Material for this exercise below:

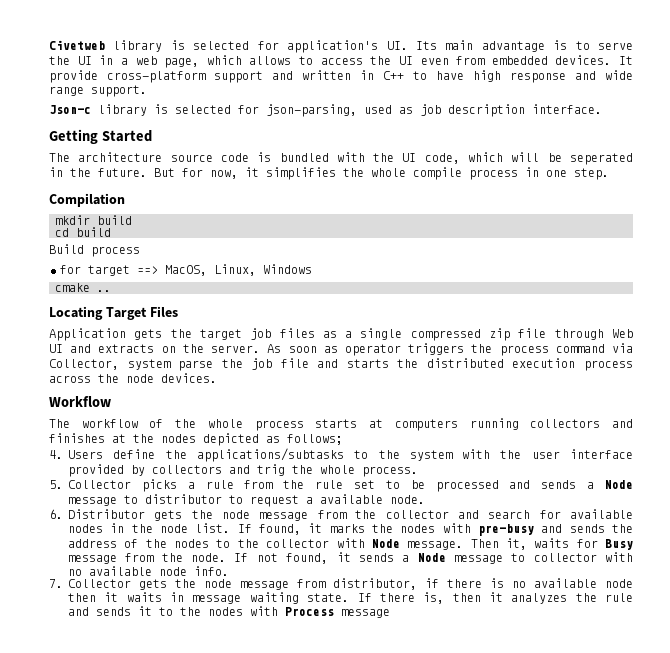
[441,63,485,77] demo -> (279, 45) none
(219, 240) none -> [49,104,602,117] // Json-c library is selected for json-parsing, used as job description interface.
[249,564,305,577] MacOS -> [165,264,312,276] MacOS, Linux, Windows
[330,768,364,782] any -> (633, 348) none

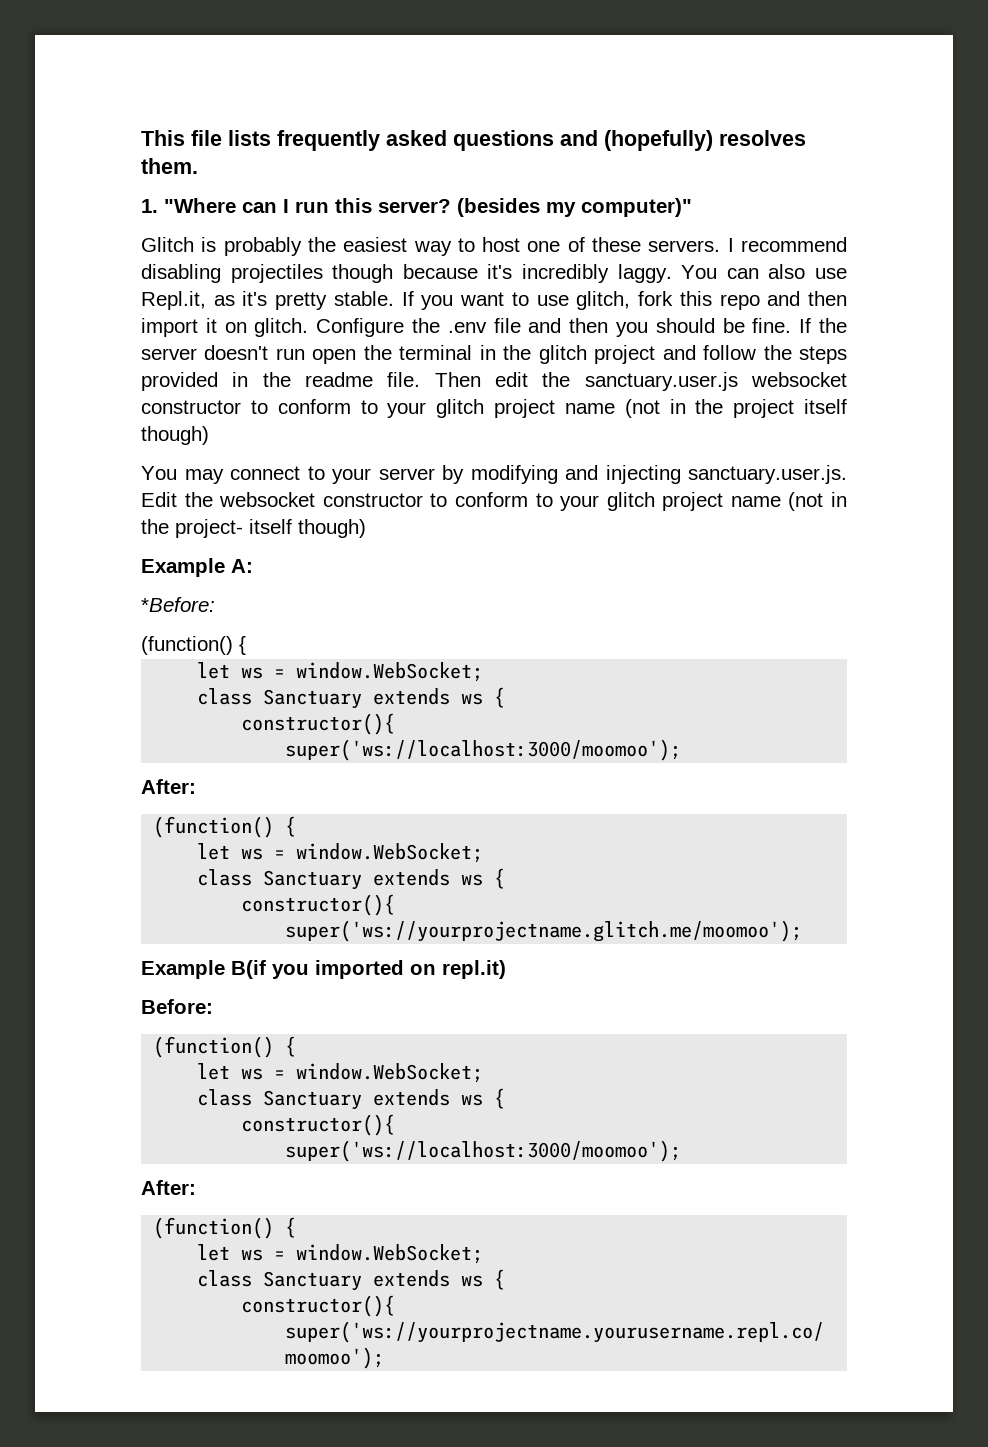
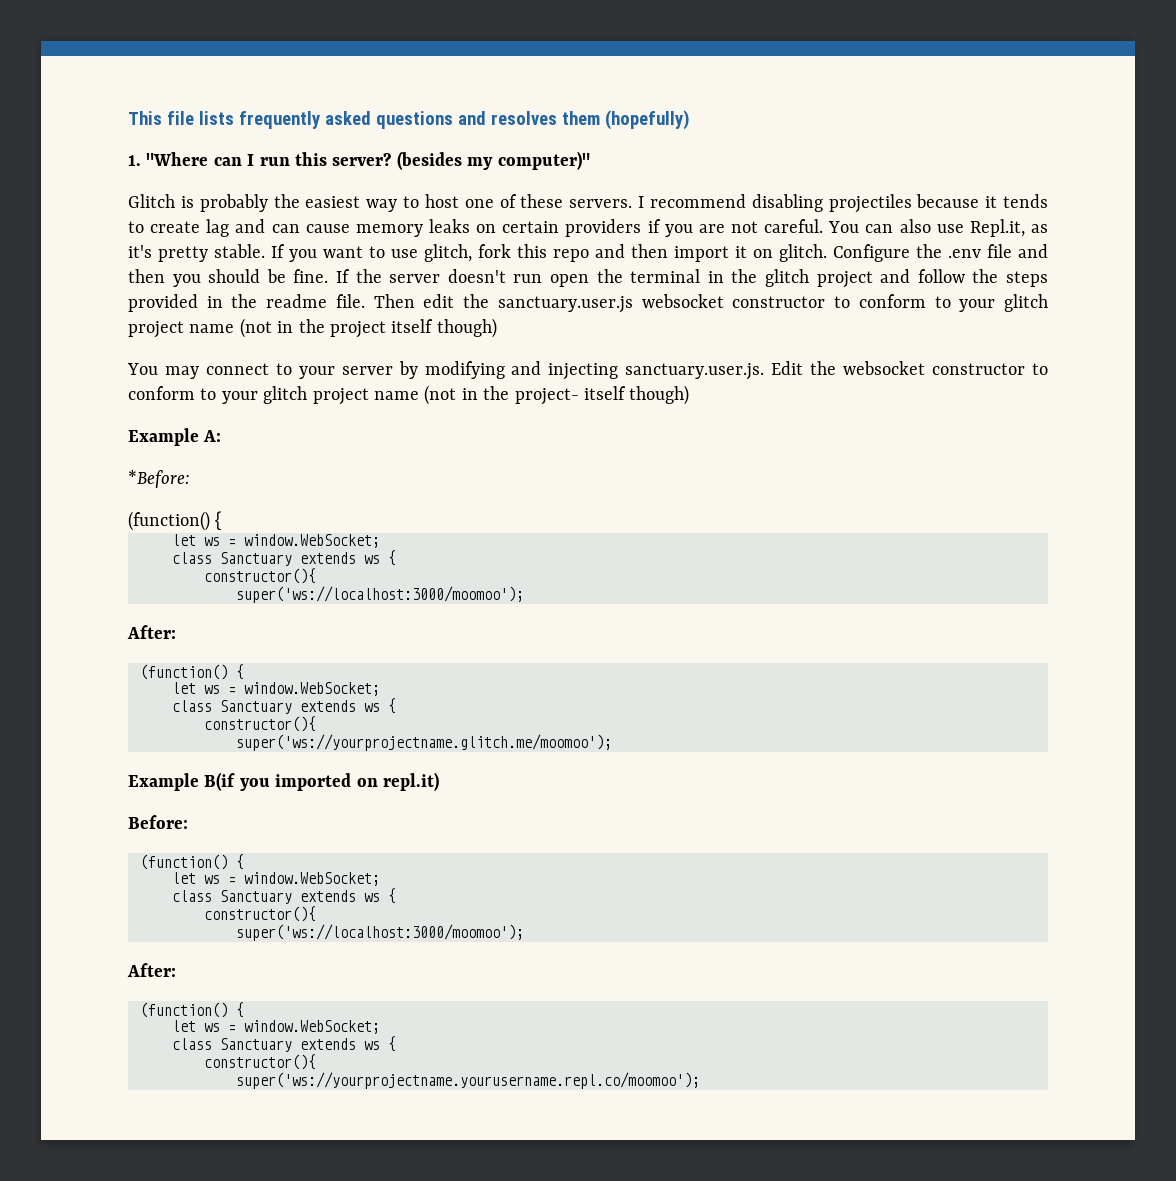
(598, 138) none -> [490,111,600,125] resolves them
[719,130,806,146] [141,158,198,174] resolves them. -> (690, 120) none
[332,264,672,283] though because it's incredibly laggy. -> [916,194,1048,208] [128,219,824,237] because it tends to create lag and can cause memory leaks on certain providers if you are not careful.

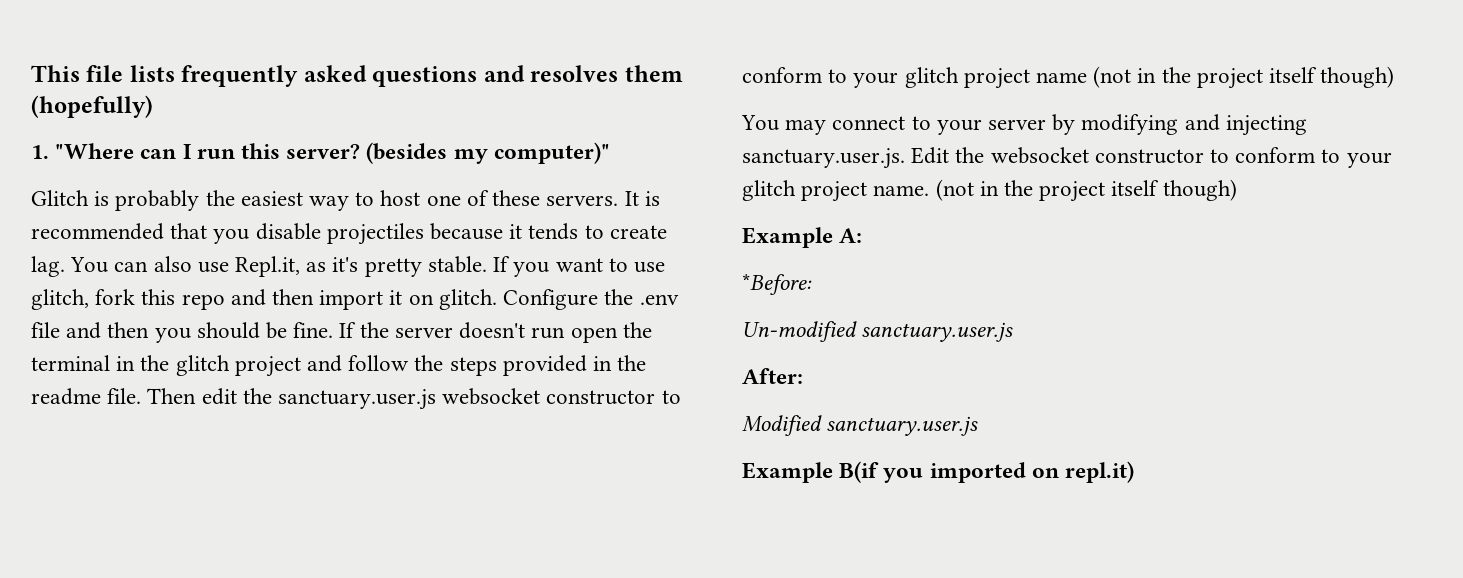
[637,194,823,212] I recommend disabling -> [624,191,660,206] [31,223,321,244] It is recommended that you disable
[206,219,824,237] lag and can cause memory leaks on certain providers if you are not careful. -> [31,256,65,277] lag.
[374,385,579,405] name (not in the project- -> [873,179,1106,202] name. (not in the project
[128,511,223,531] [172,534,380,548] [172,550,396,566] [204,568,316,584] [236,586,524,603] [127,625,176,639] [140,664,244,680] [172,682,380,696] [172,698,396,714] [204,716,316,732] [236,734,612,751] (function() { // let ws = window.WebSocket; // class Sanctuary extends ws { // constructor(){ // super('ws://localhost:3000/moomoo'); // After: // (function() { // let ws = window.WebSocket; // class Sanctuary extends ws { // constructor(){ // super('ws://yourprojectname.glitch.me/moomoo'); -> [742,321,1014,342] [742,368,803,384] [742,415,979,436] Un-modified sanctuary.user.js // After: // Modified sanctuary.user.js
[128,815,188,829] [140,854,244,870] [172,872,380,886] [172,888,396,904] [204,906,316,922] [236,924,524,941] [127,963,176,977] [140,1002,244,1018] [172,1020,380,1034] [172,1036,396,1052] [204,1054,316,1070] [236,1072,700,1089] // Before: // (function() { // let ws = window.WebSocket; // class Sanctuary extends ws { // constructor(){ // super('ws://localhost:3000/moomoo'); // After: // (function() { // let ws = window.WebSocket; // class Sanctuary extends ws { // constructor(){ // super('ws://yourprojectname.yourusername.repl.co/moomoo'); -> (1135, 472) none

End of Material for this exercise.

Return only the lines running from the start of the entries above to the line that contains "[128,511,223,531] [172,534,380,548] [172,550,396,566]", inclusive, and omit every picture.

[441,63,485,77] demo -> (279, 45) none
(219, 240) none -> [49,104,602,117] // Json-c library is selected for json-parsing, used as job description interface.
[249,564,305,577] MacOS -> [165,264,312,276] MacOS, Linux, Windows
[330,768,364,782] any -> (633, 348) none

(598, 138) none -> [490,111,600,125] resolves them
[719,130,806,146] [141,158,198,174] resolves them. -> (690, 120) none
[332,264,672,283] though because it's incredibly laggy. -> [916,194,1048,208] [128,219,824,237] because it tends to create lag and can cause memory leaks on certain providers if you are not careful.

[637,194,823,212] I recommend disabling -> [624,191,660,206] [31,223,321,244] It is recommended that you disable
[206,219,824,237] lag and can cause memory leaks on certain providers if you are not careful. -> [31,256,65,277] lag.
[374,385,579,405] name (not in the project- -> [873,179,1106,202] name. (not in the project
[128,511,223,531] [172,534,380,548] [172,550,396,566] [204,568,316,584] [236,586,524,603] [127,625,176,639] [140,664,244,680] [172,682,380,696] [172,698,396,714] [204,716,316,732] [236,734,612,751] (function() { // let ws = window.WebSocket; // class Sanctuary extends ws { // constructor(){ // super('ws://localhost:3000/moomoo'); // After: // (function() { // let ws = window.WebSocket; // class Sanctuary extends ws { // constructor(){ // super('ws://yourprojectname.glitch.me/moomoo'); -> [742,321,1014,342] [742,368,803,384] [742,415,979,436] Un-modified sanctuary.user.js // After: // Modified sanctuary.user.js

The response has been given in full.